● EXCERPT TO READ:

The Krummel Research Group is housed in approximately 2600 square feet of laboratory space and additional office space. Our laser labs occupy 1300 square feet and house our 2D IR spectrometer. Our wet chemistry space is housed in the Flex Lab and occupies 1300 square feet. The Flex Lab is rich in synthetic chemistry space and instrumentation due to the combined efforts of Prof. Reynolds and Prof. Krummel. The graduate student office, laser lab 1, laser lab 2, laser lab 3, and the Flex Lab can be found in Chemistry B113 corridor, B108, B108A, B207, and B114, respectively. Below are pictures and descriptions of the facilities. Additional resources are added to these laboratories on a routine basis.








Our 2D IR Spectrometer


Our 2D IR spectrometer is built around an ultrafast Ti:Sapphire oscillator and amplifier that produce 50 fs optical pulses centered at 800 nm and currently operates at a 1kHz repetition rate. A mid-IR pulse shaper is used to generate pulse pairs and a second beam path is utilized to control a third mid-IR pulse. A partially collinear beam geometry is used at the sample to generate a 3rd order signal which is collected with a monochromator and an array detector.

● PROMPT A: Can you set down the lab facilities description in full, word for word?

● DATA SUPPLIED:
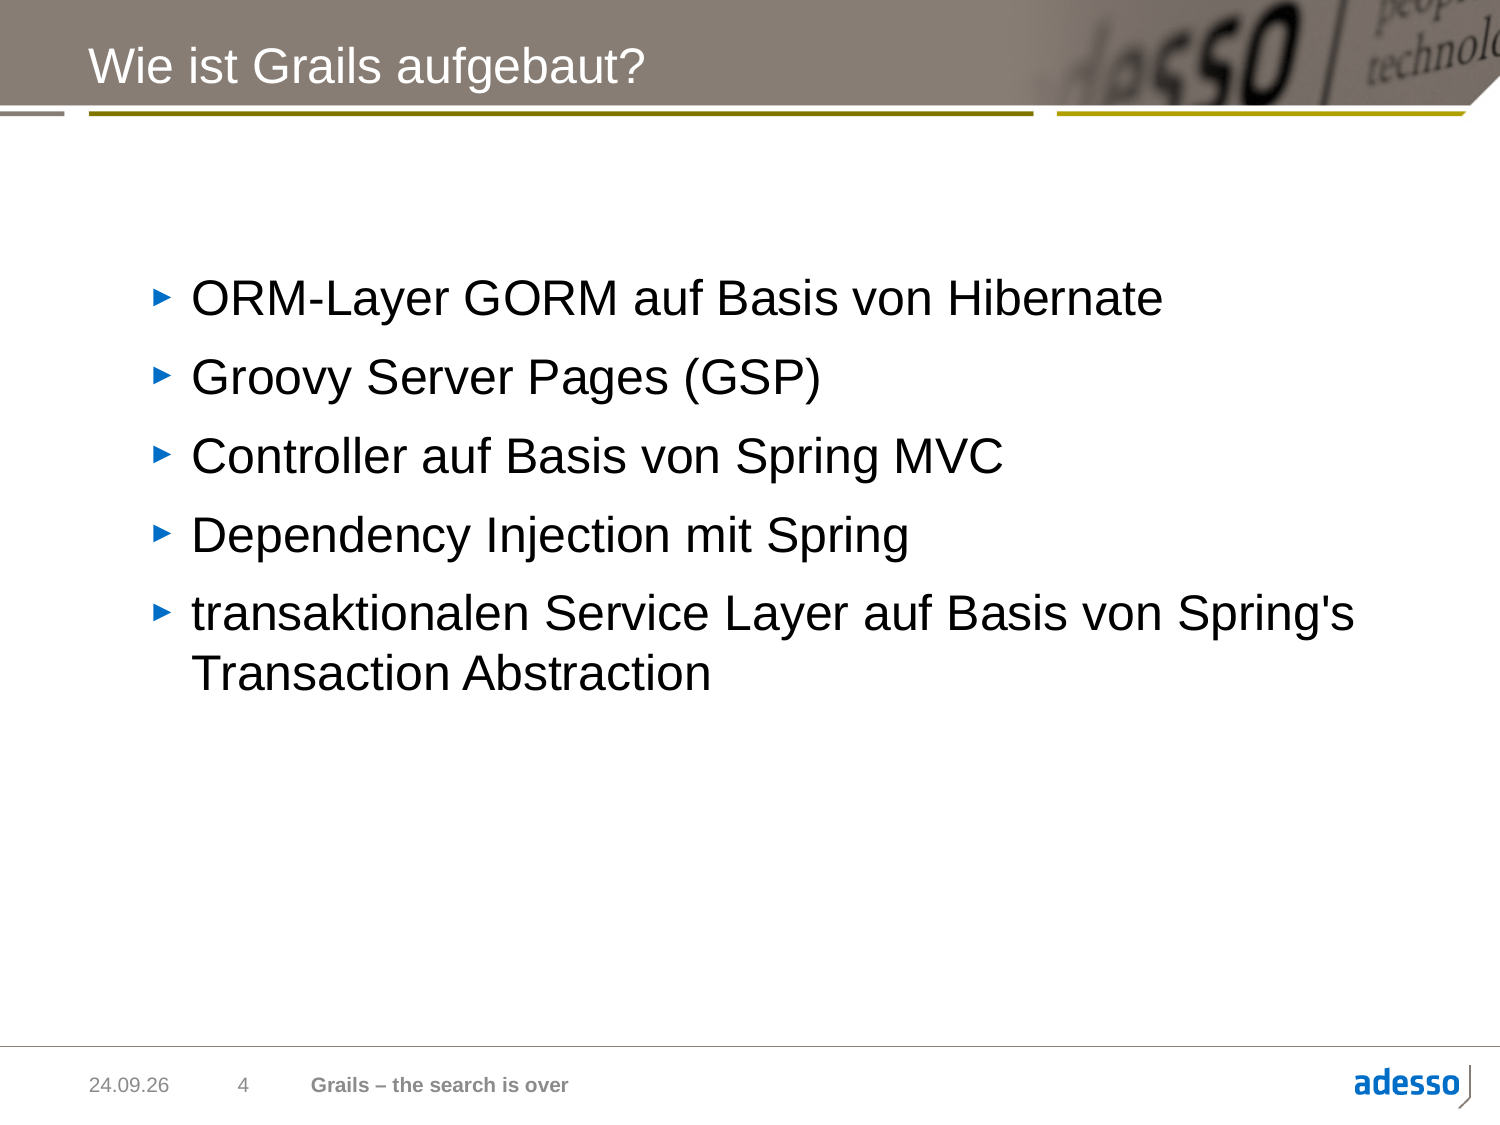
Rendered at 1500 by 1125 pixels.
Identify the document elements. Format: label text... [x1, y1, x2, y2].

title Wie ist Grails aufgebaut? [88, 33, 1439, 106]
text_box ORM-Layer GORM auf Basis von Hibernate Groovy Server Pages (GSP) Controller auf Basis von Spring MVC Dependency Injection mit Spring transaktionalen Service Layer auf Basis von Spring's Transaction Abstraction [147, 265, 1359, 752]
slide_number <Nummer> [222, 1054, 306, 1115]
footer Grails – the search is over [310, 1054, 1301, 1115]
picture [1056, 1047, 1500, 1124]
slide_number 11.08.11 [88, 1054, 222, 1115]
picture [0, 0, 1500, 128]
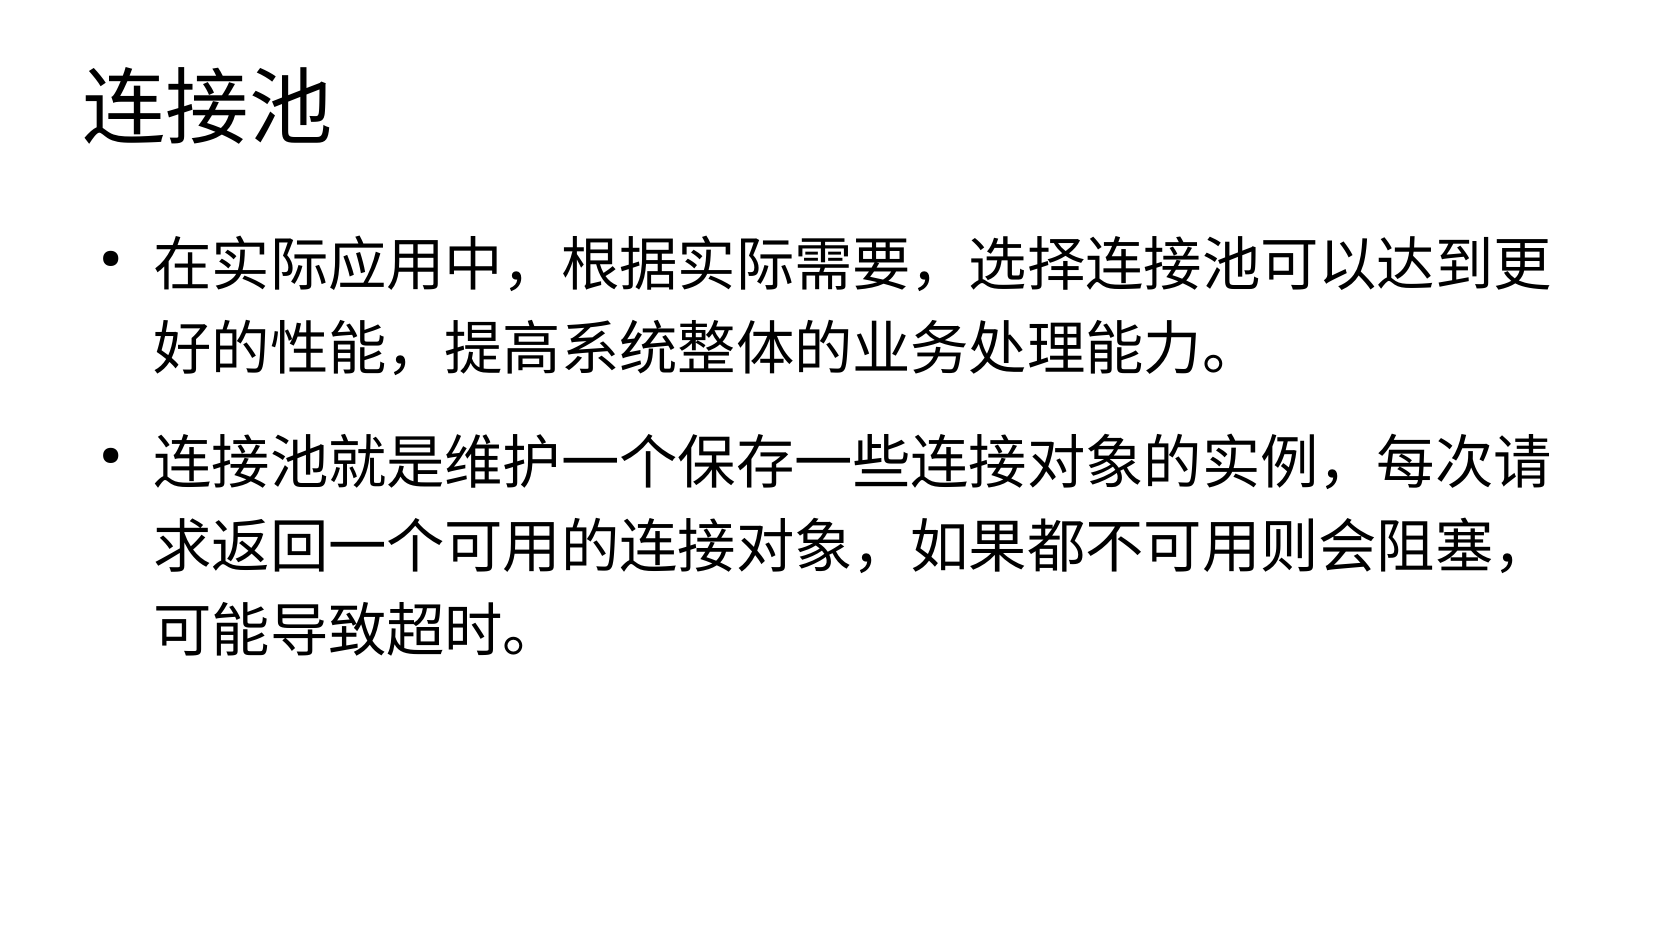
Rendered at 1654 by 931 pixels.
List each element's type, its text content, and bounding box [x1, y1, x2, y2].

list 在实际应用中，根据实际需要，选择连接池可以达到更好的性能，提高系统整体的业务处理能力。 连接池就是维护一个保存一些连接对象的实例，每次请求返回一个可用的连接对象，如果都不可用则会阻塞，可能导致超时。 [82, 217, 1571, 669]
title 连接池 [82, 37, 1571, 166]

● PROMPT B: Could you output the stretch of the entries from the line containing "Rendered at 1654 by 931 pixels." through the final line of the entries as a Markdown table with the columns Row and Line, numbering each row and skipping blank lines?

● RESULT A:
The Krummel Research Group is housed in approximately 2600 square feet of laboratory space and additional office space. Our laser labs occupy 1300 square feet and house our 2D IR spectrometer. Our wet chemistry space is housed in the Flex Lab and occupies 1300 square feet. The Flex Lab is rich in synthetic chemistry space and instrumentation due to the combined efforts of Prof. Reynolds and Prof. Krummel. The graduate student office, laser lab 1, laser lab 2, laser lab 3, and the Flex Lab can be found in Chemistry B113 corridor, B108, B108A, B207, and B114, respectively. Below are pictures and descriptions of the facilities. Additional resources are added to these laboratories on a routine basis.








Our 2D IR Spectrometer


Our 2D IR spectrometer is built around an ultrafast Ti:Sapphire oscillator and amplifier that produce 50 fs optical pulses centered at 800 nm and currently operates at a 1kHz repetition rate. A mid-IR pulse shaper is used to generate pulse pairs and a second beam path is utilized to control a third mid-IR pulse. A partially collinear beam geometry is used at the sample to generate a 3rd order signal which is collected with a monochromator and an array detector.

● RESULT B:
| Row | Line |
|---|---|
| 1 | Rendered at 1654 by 931 pixels. |
| 2 | List each element's type, its text content, and bounding box [x1, y1, x2, y2]. |
| 3 | list 在实际应用中，根据实际需要，选择连接池可以达到更好的性能，提高系统整体的业务处理能力。 连接池就是维护一个保存一些连接对象的实例，每次请求返回一个可用的连接对象，如果都不可用则会阻塞，可能导致超时。 [82, 217, 1571, 669] |
| 4 | title 连接池 [82, 37, 1571, 166] |